Consider that a video call with your co-workers, clients or boss might reveal what your kids or spouse look like, how they dress, what kind of art you like, if you have pets, whether your aging parents live with you and so much more. And while this information offers some new data points, what if you look at Twitter, Facebook or Instagram from your work computer or a computer connected to your employer’s Virtual Private Network (VPN). That’s information that your employer can access, say the experts. Add grocery and liquor store orders, refills on your family’s medications . . . “Start going down this road, and it’s hard to look away,” says Eisenstadt.

And while your company can’t view some of this information without your consent, chances are good that you gave them permission to do so on one of your first days of work by checking a box or initialing something on a form that was in your new-hire packet, according to Van Dyke. Moreover, if you join a company-offered health-care platform that helps you look for doctors, get information on health conditions and medications, or track your Fitbit, your company may have even more data about you.

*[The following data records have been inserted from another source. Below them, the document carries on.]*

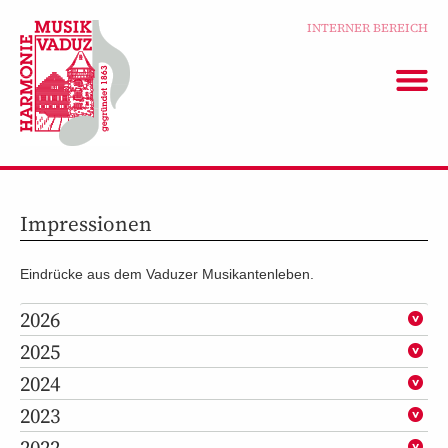
INTERNER BEREICH
Impressionen
Eindrücke aus dem Vaduzer Musikantenleben.
2026
2025
2024
2023
2022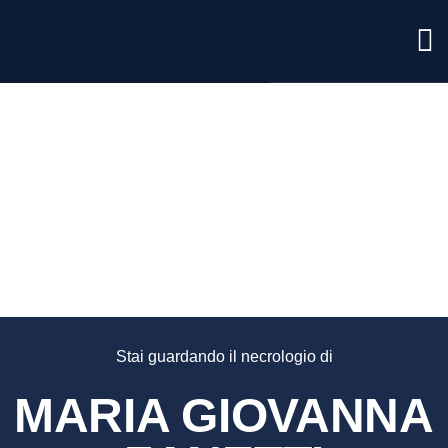
MARIA
GIOVAN
ZANETT
Stai guardando il necrologio di
MARIA GIOVANNA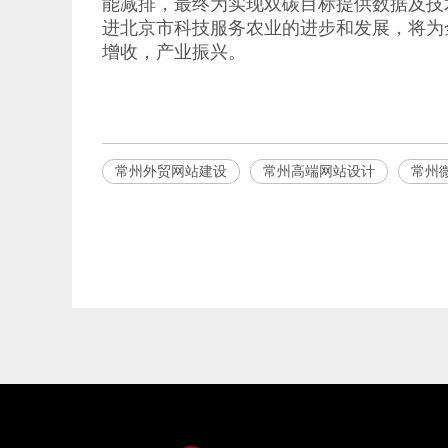
能减排，最终为实现双碳目标提供数据及技
进北京市科技服务农业的进步和发展，将为
增收，产业振兴。
常州外贸网站建设
常州高端网站设计
常州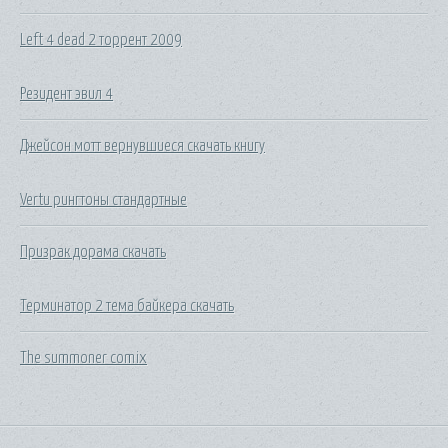
Left 4 dead 2 торрент 2009
Резидент эвил 4
Джейсон мотт вернувшиеся скачать книгу
Vertu рингтоны стандартные
Призрак дорама скачать
Терминатор 2 тема байкера скачать
The summoner comix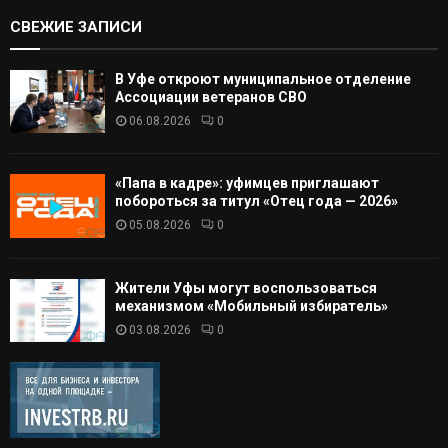
СВЕЖИЕ ЗАПИСИ
В Уфе откроют муниципальное отделение
Ассоциации ветеранов СВО
06.08.2026
0
«Папа в кадре»: уфимцев приглашают
побороться за титул «Отец года — 2026»
05.08.2026
0
Жители Уфы могут воспользоваться
механизмом «Мобильный избиратель»
03.08.2026
0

So, what can your employer do with all of these data points? Eisenstadt claims that they can be digested in an algorithm that might be used to predict things like what kinds of workers you should be teamed with, whether you are looking to get pregnant, or worried about having a health problem. The latter could mean that your manager assigns an important project to someone other than you because your life issues could distract you.

And while that’s one simple way predictions can be made, what if the algorithm discovers that people who drink Sam Adams, read the Wall Street Journal, do crossword puzzles and prefer hiking over running make great leaders?

Eisenstadt worries about this, and suggests that workers read the fine print before they check any boxes allowing anyone to see their data. As for employers collecting volumes of data and taking action on what algorithms predict, she invites them to pause and think about what they are doing. “Just because you can do this, it doesn’t mean you should,” she says.